第30回日本土壌肥料学会奨励賞(2012年度)の受賞

関連プログラム
食料安定生産

生物資源・利用領域の小原実広研究員が、第30回日本土壌肥料学会奨励賞(2012年度)を受賞しました。今回の受賞は、(1)植物栄養学分野の研究に遺伝学的手法を導入して体内での窒素の再利用を担っている酵素群の量を支配している遺伝子座を同定したこと、(2)水耕栽培による幼苗期の根の長さを評価することで窒素の反応を簡便に評価できる方法を確立するとともに、(3)その方法を用いて根の長さ、窒素の吸収ならびに収量を増加させる遺伝子をインド型の在来品種から単離したことが評価されたものです。

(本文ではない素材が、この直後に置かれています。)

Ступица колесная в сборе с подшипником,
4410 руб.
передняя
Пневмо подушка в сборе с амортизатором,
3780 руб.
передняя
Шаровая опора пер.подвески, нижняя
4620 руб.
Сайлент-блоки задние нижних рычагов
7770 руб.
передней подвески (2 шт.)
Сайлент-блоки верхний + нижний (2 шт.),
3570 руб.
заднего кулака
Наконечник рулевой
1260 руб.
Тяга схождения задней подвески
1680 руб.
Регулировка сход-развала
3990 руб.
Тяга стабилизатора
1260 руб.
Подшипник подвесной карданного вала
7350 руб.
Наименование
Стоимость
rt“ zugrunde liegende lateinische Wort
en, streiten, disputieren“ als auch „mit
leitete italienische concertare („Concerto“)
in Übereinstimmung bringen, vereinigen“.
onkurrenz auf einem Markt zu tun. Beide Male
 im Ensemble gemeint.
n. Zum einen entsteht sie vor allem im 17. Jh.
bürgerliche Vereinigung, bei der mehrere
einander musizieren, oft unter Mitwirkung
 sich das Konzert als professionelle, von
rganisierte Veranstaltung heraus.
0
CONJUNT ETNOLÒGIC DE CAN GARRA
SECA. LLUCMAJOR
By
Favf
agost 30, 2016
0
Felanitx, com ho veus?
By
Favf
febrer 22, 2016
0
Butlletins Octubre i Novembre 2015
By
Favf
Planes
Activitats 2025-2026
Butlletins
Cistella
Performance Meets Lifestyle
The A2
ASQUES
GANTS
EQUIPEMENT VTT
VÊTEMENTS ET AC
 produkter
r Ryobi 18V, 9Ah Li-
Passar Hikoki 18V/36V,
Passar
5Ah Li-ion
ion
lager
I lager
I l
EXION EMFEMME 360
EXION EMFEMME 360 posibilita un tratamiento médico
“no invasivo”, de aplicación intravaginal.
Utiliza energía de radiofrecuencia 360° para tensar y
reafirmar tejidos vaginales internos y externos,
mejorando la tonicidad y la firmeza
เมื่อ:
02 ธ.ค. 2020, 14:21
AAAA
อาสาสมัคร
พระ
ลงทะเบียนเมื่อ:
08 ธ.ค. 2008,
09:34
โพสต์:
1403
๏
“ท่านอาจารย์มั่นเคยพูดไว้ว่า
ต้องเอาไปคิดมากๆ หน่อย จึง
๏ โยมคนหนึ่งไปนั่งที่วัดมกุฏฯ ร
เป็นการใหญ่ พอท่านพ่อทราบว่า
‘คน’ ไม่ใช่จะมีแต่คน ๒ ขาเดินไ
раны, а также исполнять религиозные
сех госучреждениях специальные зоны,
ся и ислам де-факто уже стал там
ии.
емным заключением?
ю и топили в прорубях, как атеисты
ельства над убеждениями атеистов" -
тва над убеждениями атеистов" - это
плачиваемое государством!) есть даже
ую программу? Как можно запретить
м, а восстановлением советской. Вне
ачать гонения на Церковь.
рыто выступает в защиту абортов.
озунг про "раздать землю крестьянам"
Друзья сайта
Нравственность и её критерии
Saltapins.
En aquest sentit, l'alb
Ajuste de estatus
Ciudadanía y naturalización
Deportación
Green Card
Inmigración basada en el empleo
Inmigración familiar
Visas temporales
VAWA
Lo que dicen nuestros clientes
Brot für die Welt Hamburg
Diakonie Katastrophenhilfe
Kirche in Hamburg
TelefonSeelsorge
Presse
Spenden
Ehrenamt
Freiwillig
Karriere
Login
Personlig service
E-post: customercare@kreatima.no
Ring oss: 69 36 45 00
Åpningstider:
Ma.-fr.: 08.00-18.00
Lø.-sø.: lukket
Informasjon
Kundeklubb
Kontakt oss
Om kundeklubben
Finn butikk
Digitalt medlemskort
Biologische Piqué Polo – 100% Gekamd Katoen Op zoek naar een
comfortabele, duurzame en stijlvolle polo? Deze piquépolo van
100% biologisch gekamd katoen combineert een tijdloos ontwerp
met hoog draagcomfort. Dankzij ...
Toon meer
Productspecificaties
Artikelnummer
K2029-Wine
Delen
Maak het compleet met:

生物資源・利用領域の小原実広研究員が、第30回日本土壌肥料学会奨励賞(2012年度)を受賞しました。受賞内容は次のとおりです。

受賞研究業績名: イネの窒素利用機能に関する研究 
生物資源・利用領域 研究員 小原 実広

受賞の内容:

  2050年には世界人口が91億人に達することが予想されており、この人口を養うためには、現在の食料生産量を約70%程度増加させる必要があると見込まれています。イネの栽培面積あたりの収量を増加させるためには、窒素の利用機能を向上させることが重要になってきます。今回の受賞は、(1)植物栄養学分野の研究に遺伝学的手法を導入して体内での窒素の再利用を担っている酵素群の量を支配している遺伝子座を同定したこと、(2)水耕栽培による幼苗期の根の長さを評価することで窒素の反応を簡便に評価できる方法を確立するとともに、(3)その方法を用いて根の長さ、窒素の吸収ならびに収量を増加させる遺伝子をインド型の在来品種から単離したことが評価されたものです。

今後の展開:

 JIRCAS食料安定生産プログラムのイネ創生プロジェクト、アフリカ稲作振興プロジェクトの研究において、アジア、アフリカ地域の主要品種が、インド型の在来品種に比較して、根の長さが短いことを明らかにしました。それらの主要品種群の根を改良した系統を開発するために、現在、本研究で同定した遺伝子をアジア、アフリカ地域の主要品種に交配法で導入しています。

 

xxx

図 幼苗期の簡易な評価法による根の長さの変異

 この評価方法を確立したことで、安定かつ正確に根の長さを評価することできるようになりました。そして、根が長く、かつ窒素の吸収ならびに収量を増加させる品種の選抜に成功しました。さらに、関連する遺伝子の単離が可能になりました。
 左はコシヒカリ、中央は根を長くする遺伝子をコシヒカリの遺伝的背景に導入した準同質遺伝子系統、右は遺伝子の供与親であるインド型の在来品種。イネは250μM NH4+を与え16日間栽培。

関連発表文献

  • Obara et al. 2000. Physiol. Plant., 108, 11-18.
  • Obara et al. 2001. J. Exp. Bot., 52, 1-9.
  • Obara et al. 2004. Theor. Appl. Genet., 110, 1-11.
  • Obara et al. 2010. Theor. Appl. Genet., 121, 535-547.
  • Obara et al. 2011. Soil Sci. Plant Nutr., 57, 80-92.